In conclusion, we have the strings $$a_{k-1}a_k a_{k+1}=\{643,346,632,236,124,421,139,931,248,842,469,964\}.$$
Juxtaposing the strings, we see that the greatest number we can construct is $9643$.

Italian IMO Team Selection Test 1990

Problem:
Let $P(x)=x^3-x+1$. Prove that, for every natural number $n > 1$, the numbers $n,P(n),P(P(n)),\ldots$ taken pairwise are relatively primes.

Solution:
Let $P_k(n)=\underbrace{P(P(\ldots P(n))))}_{k \ \textrm{times}}$. We prove by induction on $k \in \mathbb{N}^*$ that $P_k(n) \equiv 1 \pmod{P_i(n)}$ for every $0 \leq i \leq k-1$, where we set $P_0(n)=n$. In this way it's clear that taken two arbitrary numbers from the sequence, they will be relatively primes. If $k=1$ it is trivial, since $P(n)-n(n^2-1)=1$. Suppose that the statement is true for some $k$. Then, $$P_{k+1}(n)=P^3_{k}(n)-P_{k}(n)+1 \equiv 1 \pmod{P_{k}(n)}$$ and by induction hypothesis, $P_k(n) \equiv 1 \pmod{P_i(n)}$ for every $0 \leq i \leq k-1$, so $P_{k+1}(n) \equiv 1 \pmod{P_i(n)}$ for every $0 \leq i \leq k$ and the desired conclusion follows by the Principle of Mathematical Induction.

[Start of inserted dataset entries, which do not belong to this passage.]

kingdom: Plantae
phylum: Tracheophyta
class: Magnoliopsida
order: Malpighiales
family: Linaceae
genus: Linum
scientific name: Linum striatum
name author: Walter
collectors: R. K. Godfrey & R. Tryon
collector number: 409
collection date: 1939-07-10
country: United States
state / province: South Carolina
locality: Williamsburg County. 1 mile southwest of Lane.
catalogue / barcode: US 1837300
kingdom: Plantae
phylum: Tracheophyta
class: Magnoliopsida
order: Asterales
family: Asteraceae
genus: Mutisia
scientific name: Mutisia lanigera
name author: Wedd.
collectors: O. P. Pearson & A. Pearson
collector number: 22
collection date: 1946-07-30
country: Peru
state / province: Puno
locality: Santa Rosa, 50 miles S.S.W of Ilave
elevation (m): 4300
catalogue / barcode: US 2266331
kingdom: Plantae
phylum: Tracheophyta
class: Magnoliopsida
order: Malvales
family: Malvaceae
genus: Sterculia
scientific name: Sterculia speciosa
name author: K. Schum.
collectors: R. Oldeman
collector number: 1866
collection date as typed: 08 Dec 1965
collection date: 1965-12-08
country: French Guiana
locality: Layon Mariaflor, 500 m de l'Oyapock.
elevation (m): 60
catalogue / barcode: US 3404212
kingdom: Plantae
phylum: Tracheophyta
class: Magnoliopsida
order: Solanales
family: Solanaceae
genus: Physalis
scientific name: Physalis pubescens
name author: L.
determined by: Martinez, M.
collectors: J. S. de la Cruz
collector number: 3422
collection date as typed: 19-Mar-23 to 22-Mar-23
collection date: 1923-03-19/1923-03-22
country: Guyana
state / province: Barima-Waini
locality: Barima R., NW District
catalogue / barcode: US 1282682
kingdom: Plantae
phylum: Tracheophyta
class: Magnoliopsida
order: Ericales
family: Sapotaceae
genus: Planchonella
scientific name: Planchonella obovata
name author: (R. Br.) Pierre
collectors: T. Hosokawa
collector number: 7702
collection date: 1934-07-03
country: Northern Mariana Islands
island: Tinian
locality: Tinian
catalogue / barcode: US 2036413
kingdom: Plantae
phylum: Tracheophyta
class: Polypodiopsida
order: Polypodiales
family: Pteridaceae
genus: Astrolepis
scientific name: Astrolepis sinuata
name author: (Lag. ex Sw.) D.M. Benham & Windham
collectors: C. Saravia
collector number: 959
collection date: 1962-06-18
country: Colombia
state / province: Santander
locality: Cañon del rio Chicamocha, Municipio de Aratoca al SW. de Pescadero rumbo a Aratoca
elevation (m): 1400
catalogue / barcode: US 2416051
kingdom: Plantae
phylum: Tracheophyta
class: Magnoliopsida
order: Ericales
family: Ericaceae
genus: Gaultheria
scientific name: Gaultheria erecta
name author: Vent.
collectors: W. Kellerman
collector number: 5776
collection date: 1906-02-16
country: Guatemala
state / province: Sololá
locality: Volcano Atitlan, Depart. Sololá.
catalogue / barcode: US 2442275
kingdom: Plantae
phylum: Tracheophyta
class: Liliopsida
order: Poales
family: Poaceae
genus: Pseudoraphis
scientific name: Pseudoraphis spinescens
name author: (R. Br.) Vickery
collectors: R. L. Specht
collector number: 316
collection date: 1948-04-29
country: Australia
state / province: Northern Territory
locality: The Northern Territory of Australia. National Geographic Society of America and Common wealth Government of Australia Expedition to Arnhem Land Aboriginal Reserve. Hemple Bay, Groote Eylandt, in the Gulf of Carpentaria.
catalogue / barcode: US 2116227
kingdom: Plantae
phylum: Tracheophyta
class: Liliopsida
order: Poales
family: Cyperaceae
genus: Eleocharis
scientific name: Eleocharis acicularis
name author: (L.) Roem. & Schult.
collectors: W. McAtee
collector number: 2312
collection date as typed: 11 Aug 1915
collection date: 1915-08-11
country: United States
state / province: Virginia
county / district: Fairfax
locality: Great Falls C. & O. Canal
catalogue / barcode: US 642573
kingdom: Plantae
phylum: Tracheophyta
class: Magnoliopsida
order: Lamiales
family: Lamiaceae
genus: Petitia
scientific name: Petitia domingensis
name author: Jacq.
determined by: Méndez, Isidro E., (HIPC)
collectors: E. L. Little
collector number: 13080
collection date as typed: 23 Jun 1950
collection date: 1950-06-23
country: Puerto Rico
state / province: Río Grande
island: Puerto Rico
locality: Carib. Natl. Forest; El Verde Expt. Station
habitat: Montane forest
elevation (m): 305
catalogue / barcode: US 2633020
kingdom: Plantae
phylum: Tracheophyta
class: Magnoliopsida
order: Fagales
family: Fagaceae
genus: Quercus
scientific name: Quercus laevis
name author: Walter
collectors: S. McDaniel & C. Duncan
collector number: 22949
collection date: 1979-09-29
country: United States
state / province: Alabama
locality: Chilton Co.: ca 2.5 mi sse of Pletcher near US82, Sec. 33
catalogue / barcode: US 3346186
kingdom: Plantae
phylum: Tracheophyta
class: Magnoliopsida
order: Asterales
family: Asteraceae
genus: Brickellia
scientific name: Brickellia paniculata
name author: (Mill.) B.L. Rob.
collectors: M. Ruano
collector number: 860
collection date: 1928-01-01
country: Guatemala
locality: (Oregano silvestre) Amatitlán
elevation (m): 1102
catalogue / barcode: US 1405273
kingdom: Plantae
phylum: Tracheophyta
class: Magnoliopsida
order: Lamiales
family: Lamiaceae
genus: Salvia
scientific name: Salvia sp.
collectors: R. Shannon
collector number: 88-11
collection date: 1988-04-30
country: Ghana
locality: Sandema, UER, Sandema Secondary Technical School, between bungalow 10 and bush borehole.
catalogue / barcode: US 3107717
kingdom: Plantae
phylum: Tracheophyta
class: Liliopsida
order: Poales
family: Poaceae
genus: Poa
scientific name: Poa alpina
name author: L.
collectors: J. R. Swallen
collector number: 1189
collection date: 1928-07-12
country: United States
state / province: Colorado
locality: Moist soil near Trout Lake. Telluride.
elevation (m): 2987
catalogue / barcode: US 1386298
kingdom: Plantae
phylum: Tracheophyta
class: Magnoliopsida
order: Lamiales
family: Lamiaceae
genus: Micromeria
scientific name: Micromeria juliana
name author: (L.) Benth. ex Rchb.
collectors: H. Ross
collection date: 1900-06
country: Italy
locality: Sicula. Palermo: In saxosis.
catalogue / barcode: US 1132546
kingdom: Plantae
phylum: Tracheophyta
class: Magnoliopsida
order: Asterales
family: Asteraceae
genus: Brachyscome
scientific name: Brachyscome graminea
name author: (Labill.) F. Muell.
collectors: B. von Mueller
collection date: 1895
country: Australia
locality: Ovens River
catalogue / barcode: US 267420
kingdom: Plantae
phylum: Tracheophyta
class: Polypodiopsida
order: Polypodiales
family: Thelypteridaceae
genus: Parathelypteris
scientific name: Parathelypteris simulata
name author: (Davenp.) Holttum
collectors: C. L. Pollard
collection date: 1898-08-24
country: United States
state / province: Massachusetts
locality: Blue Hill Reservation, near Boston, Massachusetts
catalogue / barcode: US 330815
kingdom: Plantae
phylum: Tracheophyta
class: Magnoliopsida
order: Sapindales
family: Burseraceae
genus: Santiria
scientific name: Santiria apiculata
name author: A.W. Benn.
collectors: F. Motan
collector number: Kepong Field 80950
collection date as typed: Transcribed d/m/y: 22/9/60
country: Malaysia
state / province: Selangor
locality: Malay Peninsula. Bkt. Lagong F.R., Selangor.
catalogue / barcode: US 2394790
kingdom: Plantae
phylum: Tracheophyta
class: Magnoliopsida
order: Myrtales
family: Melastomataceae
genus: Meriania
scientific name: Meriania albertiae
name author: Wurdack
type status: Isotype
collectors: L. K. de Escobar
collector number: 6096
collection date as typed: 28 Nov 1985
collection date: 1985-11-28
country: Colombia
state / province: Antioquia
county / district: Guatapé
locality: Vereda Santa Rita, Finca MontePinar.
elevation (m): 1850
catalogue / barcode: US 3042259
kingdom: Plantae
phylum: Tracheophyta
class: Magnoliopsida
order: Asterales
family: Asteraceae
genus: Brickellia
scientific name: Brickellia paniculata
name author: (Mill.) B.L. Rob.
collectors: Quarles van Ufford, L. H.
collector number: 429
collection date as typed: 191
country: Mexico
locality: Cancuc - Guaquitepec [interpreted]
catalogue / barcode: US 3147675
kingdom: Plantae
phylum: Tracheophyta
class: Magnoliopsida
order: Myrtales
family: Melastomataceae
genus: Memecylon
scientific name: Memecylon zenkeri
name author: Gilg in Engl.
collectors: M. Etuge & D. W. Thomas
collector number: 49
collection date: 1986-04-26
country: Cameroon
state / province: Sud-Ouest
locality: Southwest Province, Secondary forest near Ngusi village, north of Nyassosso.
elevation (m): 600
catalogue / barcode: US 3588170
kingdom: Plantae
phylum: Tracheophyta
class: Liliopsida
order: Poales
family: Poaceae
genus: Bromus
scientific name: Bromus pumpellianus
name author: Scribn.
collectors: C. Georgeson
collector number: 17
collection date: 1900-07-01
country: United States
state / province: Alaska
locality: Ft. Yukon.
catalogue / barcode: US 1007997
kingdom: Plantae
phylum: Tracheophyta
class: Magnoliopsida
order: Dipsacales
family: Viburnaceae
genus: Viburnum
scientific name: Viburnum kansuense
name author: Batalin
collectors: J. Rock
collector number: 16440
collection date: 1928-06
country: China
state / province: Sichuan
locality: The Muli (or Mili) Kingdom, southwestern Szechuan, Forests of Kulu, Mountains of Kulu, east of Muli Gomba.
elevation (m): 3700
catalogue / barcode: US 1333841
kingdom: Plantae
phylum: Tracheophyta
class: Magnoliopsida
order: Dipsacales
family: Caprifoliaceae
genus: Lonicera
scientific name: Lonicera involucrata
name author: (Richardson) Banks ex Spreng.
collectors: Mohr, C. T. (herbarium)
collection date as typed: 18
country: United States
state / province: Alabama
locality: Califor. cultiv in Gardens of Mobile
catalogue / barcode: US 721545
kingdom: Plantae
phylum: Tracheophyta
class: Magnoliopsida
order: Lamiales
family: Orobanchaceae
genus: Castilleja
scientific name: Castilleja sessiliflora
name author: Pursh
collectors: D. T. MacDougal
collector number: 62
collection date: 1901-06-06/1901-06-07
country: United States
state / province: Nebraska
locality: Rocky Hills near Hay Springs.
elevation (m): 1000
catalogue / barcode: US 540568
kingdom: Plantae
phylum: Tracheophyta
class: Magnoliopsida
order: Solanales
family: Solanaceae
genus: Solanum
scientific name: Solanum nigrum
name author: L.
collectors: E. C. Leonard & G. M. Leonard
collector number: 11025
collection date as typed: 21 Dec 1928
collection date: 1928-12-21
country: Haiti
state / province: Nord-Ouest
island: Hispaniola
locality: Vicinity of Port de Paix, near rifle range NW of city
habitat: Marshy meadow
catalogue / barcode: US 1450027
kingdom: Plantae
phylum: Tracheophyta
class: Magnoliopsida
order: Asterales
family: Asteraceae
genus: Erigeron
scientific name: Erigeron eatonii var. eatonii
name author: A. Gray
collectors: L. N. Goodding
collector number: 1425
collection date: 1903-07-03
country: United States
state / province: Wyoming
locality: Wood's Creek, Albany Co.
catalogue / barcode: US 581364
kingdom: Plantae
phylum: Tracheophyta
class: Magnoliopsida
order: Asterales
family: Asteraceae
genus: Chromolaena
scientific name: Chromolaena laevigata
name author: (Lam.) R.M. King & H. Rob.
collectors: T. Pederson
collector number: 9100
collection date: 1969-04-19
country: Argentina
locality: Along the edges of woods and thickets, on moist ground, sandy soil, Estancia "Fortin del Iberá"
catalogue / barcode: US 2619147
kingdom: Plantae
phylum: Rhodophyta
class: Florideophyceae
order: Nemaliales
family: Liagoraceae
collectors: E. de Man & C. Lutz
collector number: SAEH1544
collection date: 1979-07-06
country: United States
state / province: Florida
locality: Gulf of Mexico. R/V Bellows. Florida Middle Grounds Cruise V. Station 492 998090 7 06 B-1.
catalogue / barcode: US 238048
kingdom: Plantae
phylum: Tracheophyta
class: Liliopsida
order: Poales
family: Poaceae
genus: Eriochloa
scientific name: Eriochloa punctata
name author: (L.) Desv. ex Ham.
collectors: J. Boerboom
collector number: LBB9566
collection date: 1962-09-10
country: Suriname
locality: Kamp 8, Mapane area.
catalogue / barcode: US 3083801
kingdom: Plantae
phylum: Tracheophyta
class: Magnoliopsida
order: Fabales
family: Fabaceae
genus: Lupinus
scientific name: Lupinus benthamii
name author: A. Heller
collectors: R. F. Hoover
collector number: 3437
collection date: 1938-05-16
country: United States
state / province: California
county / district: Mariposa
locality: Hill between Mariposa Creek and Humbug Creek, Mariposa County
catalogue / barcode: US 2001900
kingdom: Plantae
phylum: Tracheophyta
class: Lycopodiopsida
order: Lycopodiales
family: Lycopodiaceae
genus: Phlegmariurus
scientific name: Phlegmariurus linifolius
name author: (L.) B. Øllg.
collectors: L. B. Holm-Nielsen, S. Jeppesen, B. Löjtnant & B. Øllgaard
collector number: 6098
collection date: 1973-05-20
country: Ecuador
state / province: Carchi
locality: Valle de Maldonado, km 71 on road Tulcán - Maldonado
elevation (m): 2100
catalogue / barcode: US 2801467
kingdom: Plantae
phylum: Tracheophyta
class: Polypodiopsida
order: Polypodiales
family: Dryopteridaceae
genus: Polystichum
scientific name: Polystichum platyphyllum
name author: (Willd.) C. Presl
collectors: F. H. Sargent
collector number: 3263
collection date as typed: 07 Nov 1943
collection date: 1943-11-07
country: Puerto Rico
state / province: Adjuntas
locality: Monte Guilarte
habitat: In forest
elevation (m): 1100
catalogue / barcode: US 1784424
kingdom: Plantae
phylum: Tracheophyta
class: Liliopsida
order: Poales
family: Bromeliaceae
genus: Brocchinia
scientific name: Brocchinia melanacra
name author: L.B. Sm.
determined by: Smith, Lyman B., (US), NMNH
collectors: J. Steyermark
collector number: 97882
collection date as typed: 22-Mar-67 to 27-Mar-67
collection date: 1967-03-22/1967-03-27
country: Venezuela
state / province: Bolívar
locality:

Italian IMO Team Selection Test 1988

Problem:
Decompose the natural number $n$ into a sum of natural numbers so that the product of the summands is maximum.

Solution:
We go further and give explicitly the maximum product. Let $n=a_1+a_2+\ldots+a_m$ and $P=a_1a_2\cdots a_m$, where $a_i \in \mathbb{N}^*$ for every $1 \leq i \leq m$ . If $n=1,2$, clearly $P_{\max}=1$. Assume $n > 2$. To maximize $P$, any number $a_i$ can't be $1$ since $a_i + 1 > a_i \cdot 1$ for every $1 \leq i \leq m$ and we can replace the two summands $a_i$ and $1$ with $a_i + 1$. Likewise, if $a_i > 4$, we can replace $a_i$ with $(a_i-2)+2$ since $2(a_i-2) > a_i$. At last, we observe that it's indifferent to have $4$ or $2+2$, so $P$ can be maximized with $2$'s and $3$'s. Since $3^2 > 2^3$, we can have at most two summands equal to $2$ since we can replace $2+2+2$ with $3+3$. To be more precise, we have $$P_{max} = \left\{ \begin{array}{lll} 3^k & \textrm{if } n=3k \\ 2^2 \cdot 3^{k-1} & \textrm{if } n=3k+1 \\ 2\cdot 3^k & \textrm{if } n=3k+2 \end{array} \right.$$ where $k \in \mathbb{N}^*$.